◆ **TEXT SHOWN**:
::::

= Neuro Dubel =

Belarusian punk rock band

Neuro Dubel (Russian: Нейро Дюбель, Belarusian: Нейра Дзюбель) is a Belarusian punk rock band originating from Minsk signed by West Records. It was founded by Alaksandar Kulinkovič (born 18 May 1972, died 4 August 2018) and his brother-in-law Hienadź Ahiejčyk on 17 July 1989. The band was recognized as Rock-Kings twice at the Rock Coronation Belarusian Music Awards.

==Members==
The band currently features only one original member: Andrej Ściepaniuk (aka. Stepashka) as a drummer. The other three members are guitarists, which include Vital Abramovič, Uładzimier Sachončyk and bass player Jaŭhien Broŭka (all three joined in 2003). Notable former members include Alaksandar Kulinkovič (lead vocalist, 1989–2018), Jury Navumaŭ (backing vocals, 1991–2020), Maksim Paravy (guitars, 1994–2003), Stanisłaŭ Papłaŭski (bass guitar, 1993–2003) and Maksim Ivašyn (keyboards, 1993–2004).

::::

◆ **BRIEF 1**:
From the Neuro Dubel article, list each notable former member with the role and years given for them.
◆ **BRIEF 2**:
Answer these questions from the Neuro Dubel article:
(a) On what date was the band founded?
(b) Which original member still plays with the band, and on what instrument?
(c) In what year did Vital Abramovič, Uładzimier Sachončyk and Jaŭhien Broŭka join?
◆ **BRIEF 3**:
In the Neuro Dubel article, turn the paragraph beginning "The band currently features" into a list, keeping its main facts.

◆ **RECORDED INFORMATION**:
::::

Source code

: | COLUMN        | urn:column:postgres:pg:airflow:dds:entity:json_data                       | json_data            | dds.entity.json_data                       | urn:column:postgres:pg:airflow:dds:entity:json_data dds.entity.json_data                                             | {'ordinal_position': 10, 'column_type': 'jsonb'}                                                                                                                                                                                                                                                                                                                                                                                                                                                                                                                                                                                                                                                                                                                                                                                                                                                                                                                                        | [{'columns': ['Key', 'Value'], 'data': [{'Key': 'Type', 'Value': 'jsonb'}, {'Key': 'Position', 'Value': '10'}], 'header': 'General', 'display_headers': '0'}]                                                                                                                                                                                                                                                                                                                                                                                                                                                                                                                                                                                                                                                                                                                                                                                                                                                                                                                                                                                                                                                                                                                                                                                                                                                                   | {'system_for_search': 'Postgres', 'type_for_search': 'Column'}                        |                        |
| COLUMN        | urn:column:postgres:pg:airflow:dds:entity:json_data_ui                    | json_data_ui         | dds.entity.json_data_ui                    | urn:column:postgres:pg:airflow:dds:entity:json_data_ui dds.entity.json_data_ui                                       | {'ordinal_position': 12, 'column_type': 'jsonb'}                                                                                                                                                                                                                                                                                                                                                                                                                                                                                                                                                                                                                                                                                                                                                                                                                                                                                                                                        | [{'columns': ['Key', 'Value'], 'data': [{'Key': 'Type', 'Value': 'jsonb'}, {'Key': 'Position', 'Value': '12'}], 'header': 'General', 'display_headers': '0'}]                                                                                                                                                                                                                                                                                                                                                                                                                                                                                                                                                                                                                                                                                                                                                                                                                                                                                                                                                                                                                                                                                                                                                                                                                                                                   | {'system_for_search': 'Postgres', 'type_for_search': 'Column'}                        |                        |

::::

◆ **WRITTEN RESPONSE 1**:
- Alaksandar Kulinkovič: lead vocalist, 1989–2018
- Jury Navumaŭ: backing vocals, 1991–2020
- Maksim Paravy: guitars, 1994–2003
- Stanisłaŭ Papłaŭski: bass guitar, 1993–2003
- Maksim Ivašyn: keyboards, 1993–2004

◆ **WRITTEN RESPONSE 2**:
(a) 17 July 1989
(b) Andrej Ściepaniuk (Stepashka), on drums
(c) 2003

◆ **WRITTEN RESPONSE 3**:
Current members:
- Andrej Ściepaniuk (aka. Stepashka): drums; the only remaining original member
- Vital Abramovič: guitar; joined 2003
- Uładzimier Sachončyk: guitar; joined 2003
- Jaŭhien Broŭka: bass; joined 2003

Notable former members:
- Alaksandar Kulinkovič: lead vocals, 1989–2018
- Jury Navumaŭ: backing vocals, 1991–2020
- Maksim Paravy: guitars, 1994–2003
- Stanisłaŭ Papłaŭski: bass guitar, 1993–2003
- Maksim Ivašyn: keyboards, 1993–2004